**What you need to do**
Count the lines below that contain the word "деятельности". Reply with only the number.

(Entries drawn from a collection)
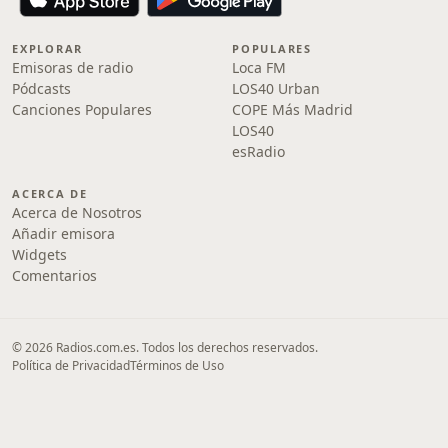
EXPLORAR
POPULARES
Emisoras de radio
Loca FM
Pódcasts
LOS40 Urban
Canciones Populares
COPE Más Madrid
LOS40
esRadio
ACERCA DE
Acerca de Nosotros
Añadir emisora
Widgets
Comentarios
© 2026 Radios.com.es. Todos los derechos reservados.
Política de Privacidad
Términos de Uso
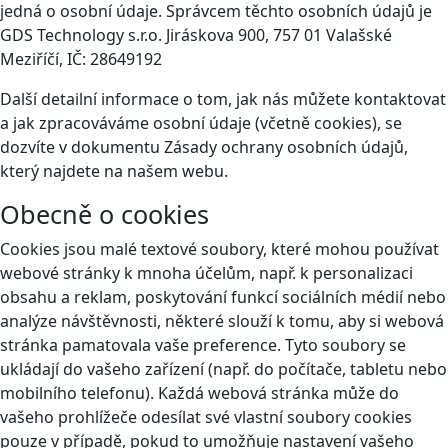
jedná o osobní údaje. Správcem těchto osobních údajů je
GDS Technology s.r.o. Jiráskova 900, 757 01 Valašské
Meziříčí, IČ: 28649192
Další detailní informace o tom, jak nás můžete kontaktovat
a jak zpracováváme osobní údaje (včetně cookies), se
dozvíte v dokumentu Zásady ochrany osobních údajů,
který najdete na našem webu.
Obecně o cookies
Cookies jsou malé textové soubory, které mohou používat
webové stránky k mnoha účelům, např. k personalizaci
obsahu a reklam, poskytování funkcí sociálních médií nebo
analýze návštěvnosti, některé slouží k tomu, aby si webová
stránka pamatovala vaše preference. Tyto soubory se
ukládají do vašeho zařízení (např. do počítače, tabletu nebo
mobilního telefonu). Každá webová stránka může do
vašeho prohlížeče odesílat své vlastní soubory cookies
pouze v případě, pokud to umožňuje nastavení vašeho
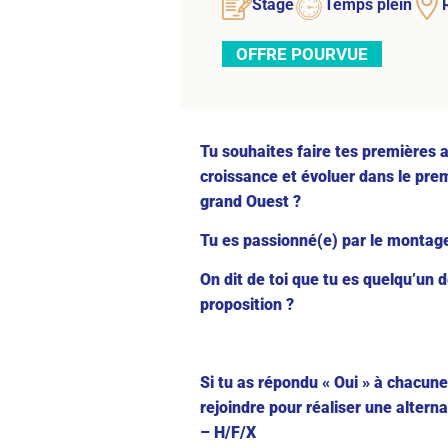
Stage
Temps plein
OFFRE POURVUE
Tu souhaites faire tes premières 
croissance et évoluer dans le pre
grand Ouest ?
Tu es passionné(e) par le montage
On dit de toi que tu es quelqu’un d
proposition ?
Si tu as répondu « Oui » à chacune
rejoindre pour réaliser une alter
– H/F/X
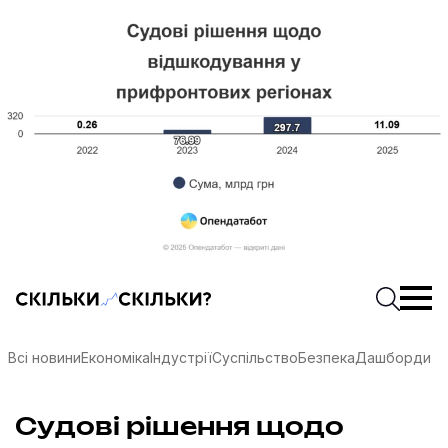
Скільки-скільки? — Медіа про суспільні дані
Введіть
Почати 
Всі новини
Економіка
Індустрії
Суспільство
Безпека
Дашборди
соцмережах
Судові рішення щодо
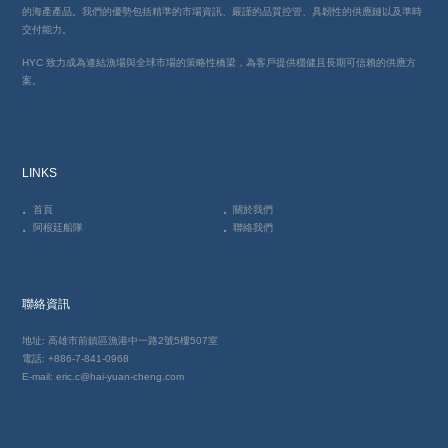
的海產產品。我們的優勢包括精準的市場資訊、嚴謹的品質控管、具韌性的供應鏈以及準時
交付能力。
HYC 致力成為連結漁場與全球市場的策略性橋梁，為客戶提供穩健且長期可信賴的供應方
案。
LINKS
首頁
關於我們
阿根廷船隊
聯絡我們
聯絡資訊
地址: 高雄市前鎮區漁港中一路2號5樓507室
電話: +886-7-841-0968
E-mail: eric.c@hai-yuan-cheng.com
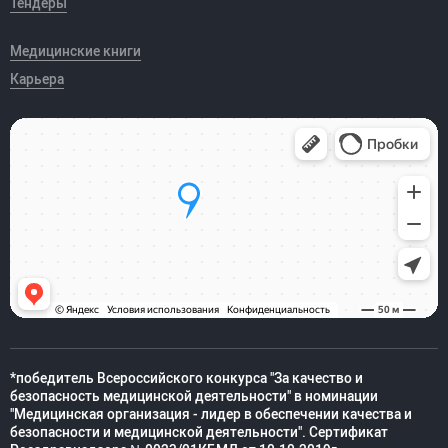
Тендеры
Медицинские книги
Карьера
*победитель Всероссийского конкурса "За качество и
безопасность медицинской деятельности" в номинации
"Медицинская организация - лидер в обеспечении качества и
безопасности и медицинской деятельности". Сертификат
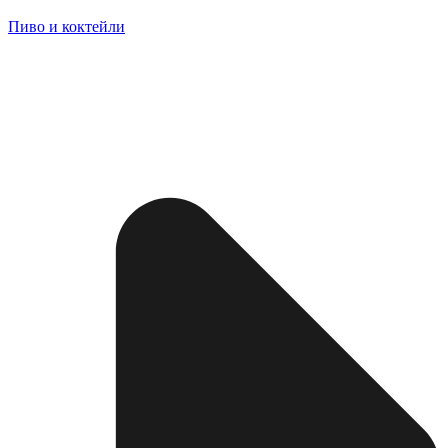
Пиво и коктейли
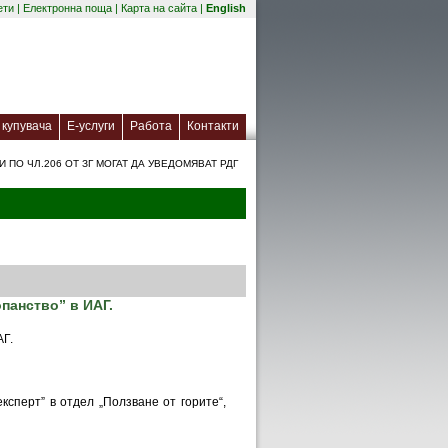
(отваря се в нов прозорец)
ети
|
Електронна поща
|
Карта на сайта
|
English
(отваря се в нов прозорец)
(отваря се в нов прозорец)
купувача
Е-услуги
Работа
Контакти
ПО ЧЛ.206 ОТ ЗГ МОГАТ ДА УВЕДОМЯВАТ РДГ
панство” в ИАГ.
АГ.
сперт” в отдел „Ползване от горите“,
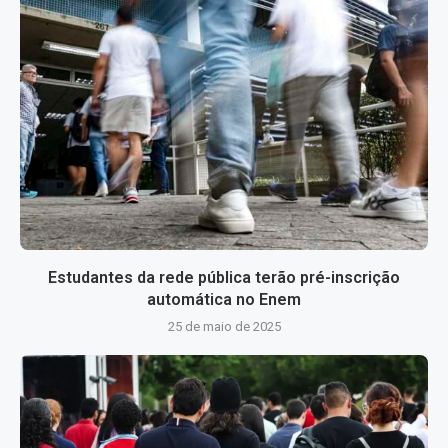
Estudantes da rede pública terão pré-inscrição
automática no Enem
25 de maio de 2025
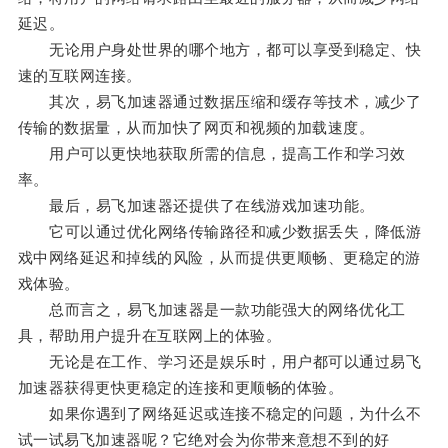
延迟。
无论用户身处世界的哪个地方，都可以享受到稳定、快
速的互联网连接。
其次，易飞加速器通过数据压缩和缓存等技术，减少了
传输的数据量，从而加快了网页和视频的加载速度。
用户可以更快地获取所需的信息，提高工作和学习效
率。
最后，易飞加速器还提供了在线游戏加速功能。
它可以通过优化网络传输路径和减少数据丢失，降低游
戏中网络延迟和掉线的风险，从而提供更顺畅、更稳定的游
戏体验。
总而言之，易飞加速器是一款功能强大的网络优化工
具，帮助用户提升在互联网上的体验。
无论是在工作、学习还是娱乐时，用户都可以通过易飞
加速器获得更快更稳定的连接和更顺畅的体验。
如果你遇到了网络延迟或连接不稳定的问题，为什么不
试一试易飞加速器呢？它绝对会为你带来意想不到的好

* * *

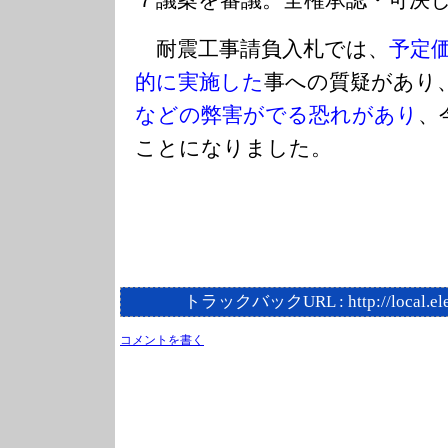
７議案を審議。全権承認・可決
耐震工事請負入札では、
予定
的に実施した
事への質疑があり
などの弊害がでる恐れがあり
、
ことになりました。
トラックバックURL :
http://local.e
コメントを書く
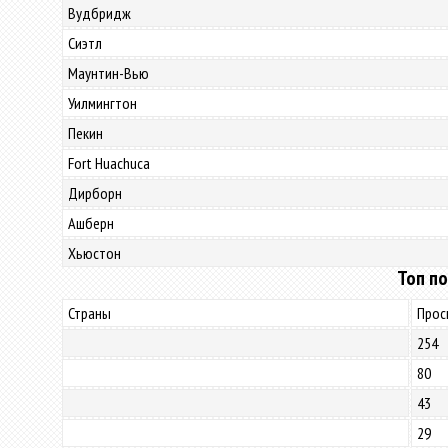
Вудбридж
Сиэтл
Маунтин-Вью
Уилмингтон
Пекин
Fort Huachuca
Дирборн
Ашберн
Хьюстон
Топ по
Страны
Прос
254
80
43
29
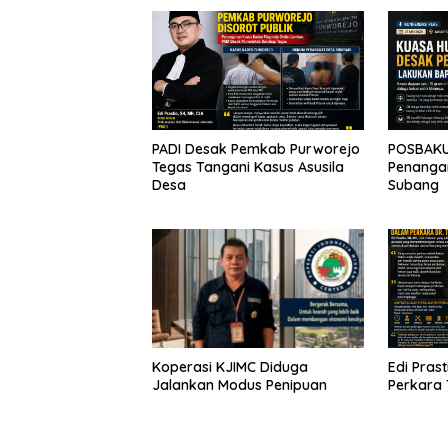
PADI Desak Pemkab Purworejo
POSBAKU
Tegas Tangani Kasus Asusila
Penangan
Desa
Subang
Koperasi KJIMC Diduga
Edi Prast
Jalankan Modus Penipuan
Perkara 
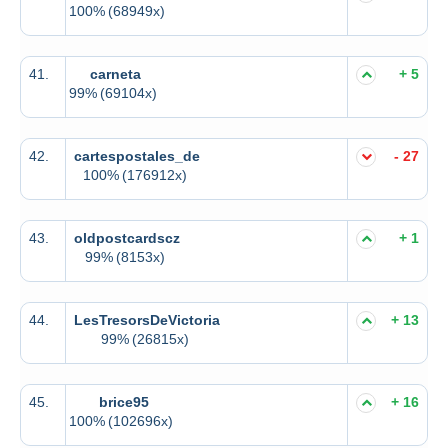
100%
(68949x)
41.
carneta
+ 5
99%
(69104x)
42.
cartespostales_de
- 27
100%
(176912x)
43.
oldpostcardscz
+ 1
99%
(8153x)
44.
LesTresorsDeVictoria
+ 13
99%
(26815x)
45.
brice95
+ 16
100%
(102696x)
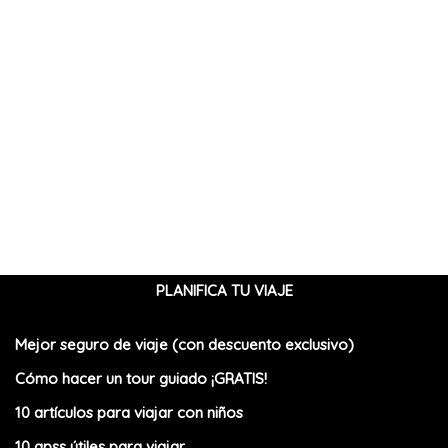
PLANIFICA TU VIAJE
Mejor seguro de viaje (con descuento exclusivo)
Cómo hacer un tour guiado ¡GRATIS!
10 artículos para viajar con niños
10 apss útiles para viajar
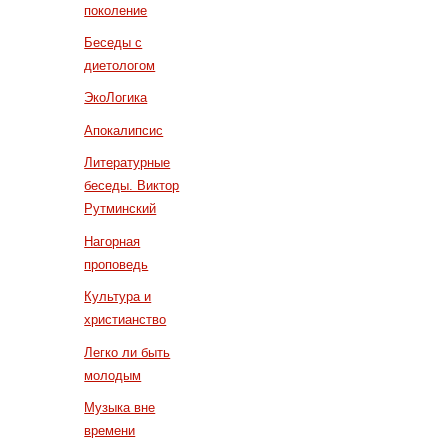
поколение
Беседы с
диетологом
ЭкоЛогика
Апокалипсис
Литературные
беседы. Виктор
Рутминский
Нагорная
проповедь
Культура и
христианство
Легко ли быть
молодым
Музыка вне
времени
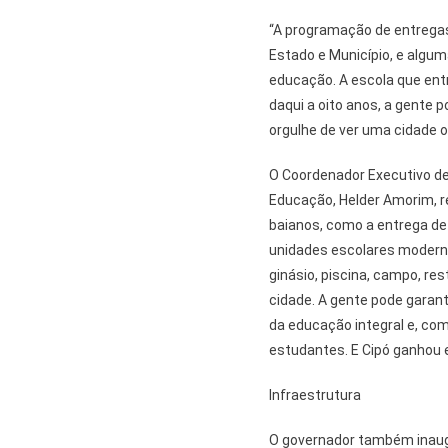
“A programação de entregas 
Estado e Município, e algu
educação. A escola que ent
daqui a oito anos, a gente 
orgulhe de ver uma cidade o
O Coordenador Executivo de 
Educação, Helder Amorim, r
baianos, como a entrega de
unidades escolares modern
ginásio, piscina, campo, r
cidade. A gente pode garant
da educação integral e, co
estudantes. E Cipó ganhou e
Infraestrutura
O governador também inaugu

**Problem solution**
2